Aan artikel 1.13, eerste lid, onder f, wordt voldaan indien voor:

  • type onderzoek van het product voldaan is aan de onderdelen 4.1.5, 4.2, 4.3.2.2, 4.4.3, 4.5, 4.8, 4.9.1, 4.10.1, 4.12, 4.13.1, 4.13.2, 4.14, en 5.2.1, 5.2.2, 5.3, 5.4.1, 5.4.2, 5.4.4, 5.4.6.1, 5.4.7.1, 5.5, 5.6.1, 5.6.2, 5.6.3.1, 5.7.3, 5.8, 5.10.1 t.m. 5.10.3, 5.10.4.1 (b), 5.10.5, 5.10.8 en 5.10.9 van NEN-EN-ISO/IEC 17025;

  • initiële inspectie van de fabriek en de productiecontrole in de fabriek en voor steekproefsgewijze controle van monsters voldaan is aan de onderdelen 2.1.1.3, 2.1.1.4, 2.1.2k, 2.1.2l, 2.1.4, 2.1.6, 2.3 en 2.4 van NEN-EN 45012 of de onderdelen 3.3, 6, 7, 10, 11, 12, 13 en 15 van NEN-EN 45004;

  • permanente bewaking, beoordeling en goedkeuring van de productiecontrole in de fabriek en het afgeven van een conformiteitscertificaat voor een systeem van productiecontrole en bewaking of het afgeven van een conformiteitscertificaat voor het product zelf voldaan is aan de onderdelen 4.1.3, 4.1.4, 4.2k, 4.2.l, 4.3, 4.5, 4.7, 6 en 7 van NEN-EN 45011, alsmede aan de onderdelen van 2.1.1.3, 2.1.1.4, 2.1.2k, 2.1.2l, 2.1.4, 2.1.6, 2.3 en 2.4 NEN-EN 45012.

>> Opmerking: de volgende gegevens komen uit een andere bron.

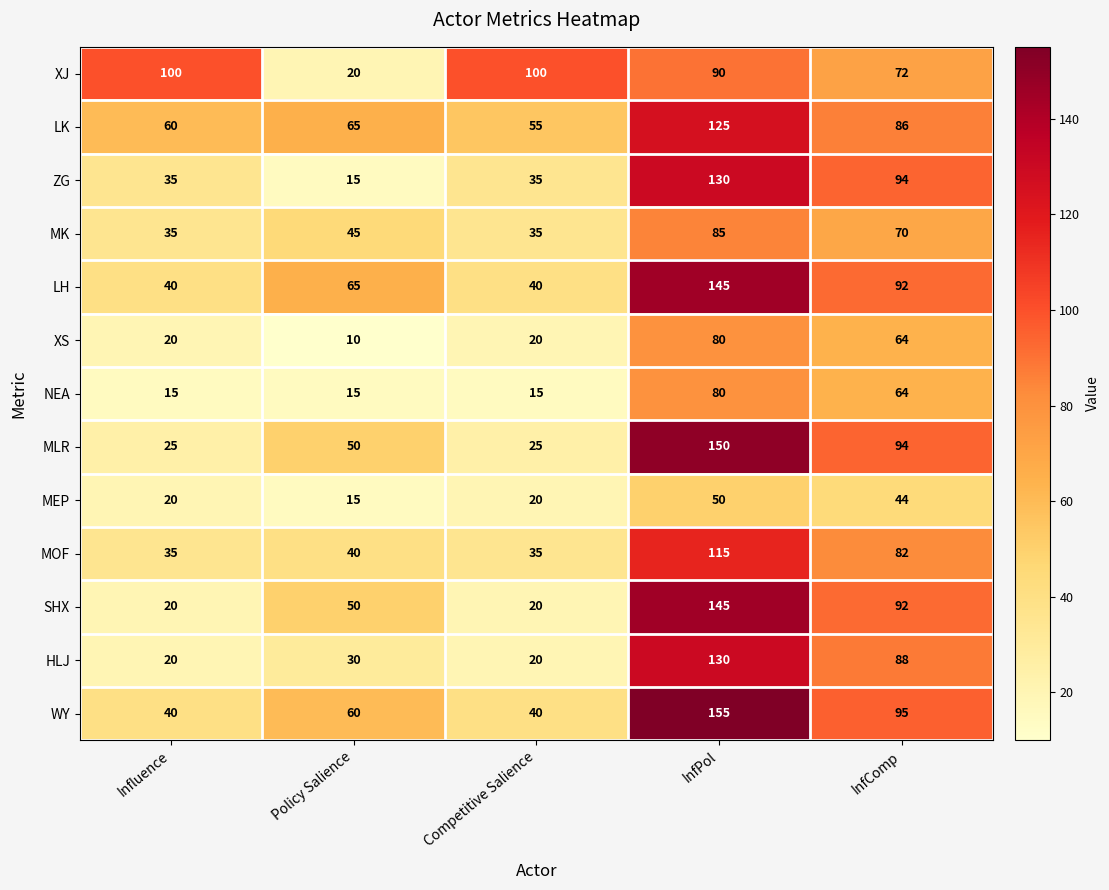

Which series changed the most between Policy Salience and InfComp?

ZG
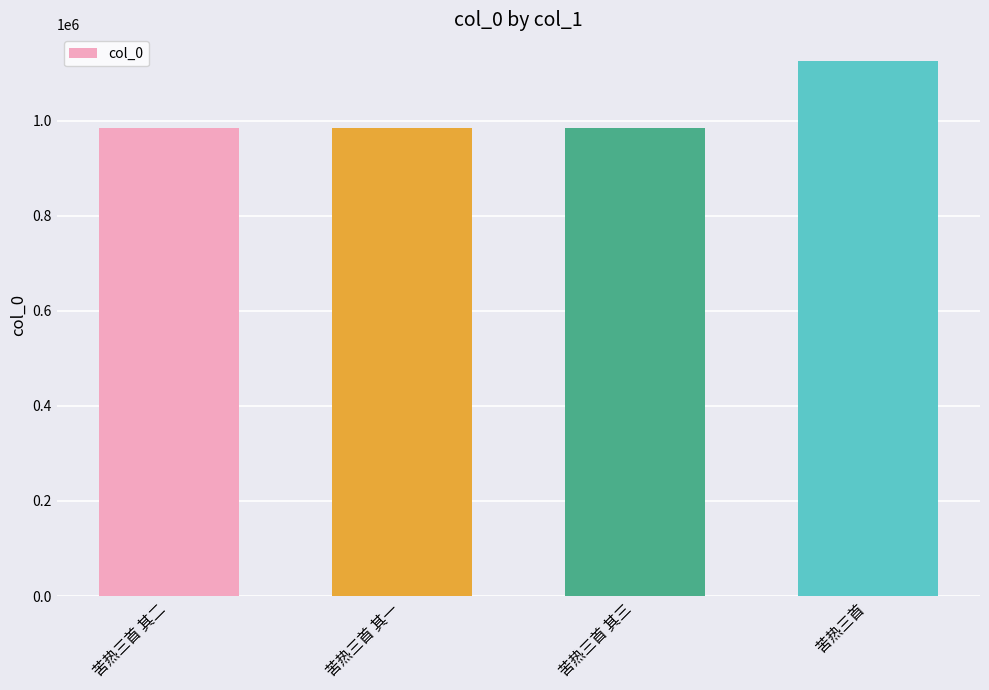

At which category does the chart reach its peak across all series?

苦热三首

Toetsingscriteria inzake de zorgvuldigheid van de instelling

Aan artikel 1.13, eerste lid, onder g, wordt voldaan indien voor:

  • type onderzoek van het product voldaan is aan onderdelen.4.1.4 en 4.1.5 onderdelen (a), (b) en (d)van NEN-EN-ISO/IEC 17025;

  • initiële inspectie van de fabriek en de productiecontrole in de fabriek en voor steekproefsgewijze controle van monsters voldaan is aan de onderdelen 2.1.2d, 2.1.2g, 2.1.2h, 2.1.5, 2.1.9 en 3.6 van NEN-EN 45012 of onderdeel 4 van NEN-EN 45004 voor instelling type A;

  • permanente bewaking, beoordeling en goedkeuring van de productiecontrole in de fabriek en het afgeven van een conformiteitscertificaat voor een systeem van productiecontrole en bewaking of het afgeven van een conformiteitscertificaat voor het product zelf voldaan is aan de onderdelen 4.2d, 4.2g, 4.2h, 4.6, 4.10 en 13 van NEN-EN 45011 en de onderdelen 2.1.2d, 2.1.2g, 2.1.2h, 2.1.5, 2.1.9 en 3.6 van NEN-EN 45012.

Bijlage

II

, behorende bij artikel 1.13, derde lid

Voorwaarden met betrekking tot het uitbesteden van werkzaamheden in het kader van artikel 16 of 18 van de richtlijn bouwproducten.

  • 1.

    Uit te besteden werkzaamheden dienen beperkt te zijn tot gedetailleerd beschreven technische taken als testen, onderzoeken en kwaliteitssysteem audits.

  • 2.

    Verdere uitbesteding van reeds uitbesteed werk is niet toegestaan.

  • 3.

    Taken op het gebied van beoordeling en evaluatie worden niet uitbesteed.

  • 4.

    De instelling verstrekt per product/productgroep en per taak een overzicht.

  • 5.

    De instelling die werkzaamheden uitbesteedt, blijft voor alle werkzaamheden waarvoor de instelling genotificeerd is verantwoordelijk.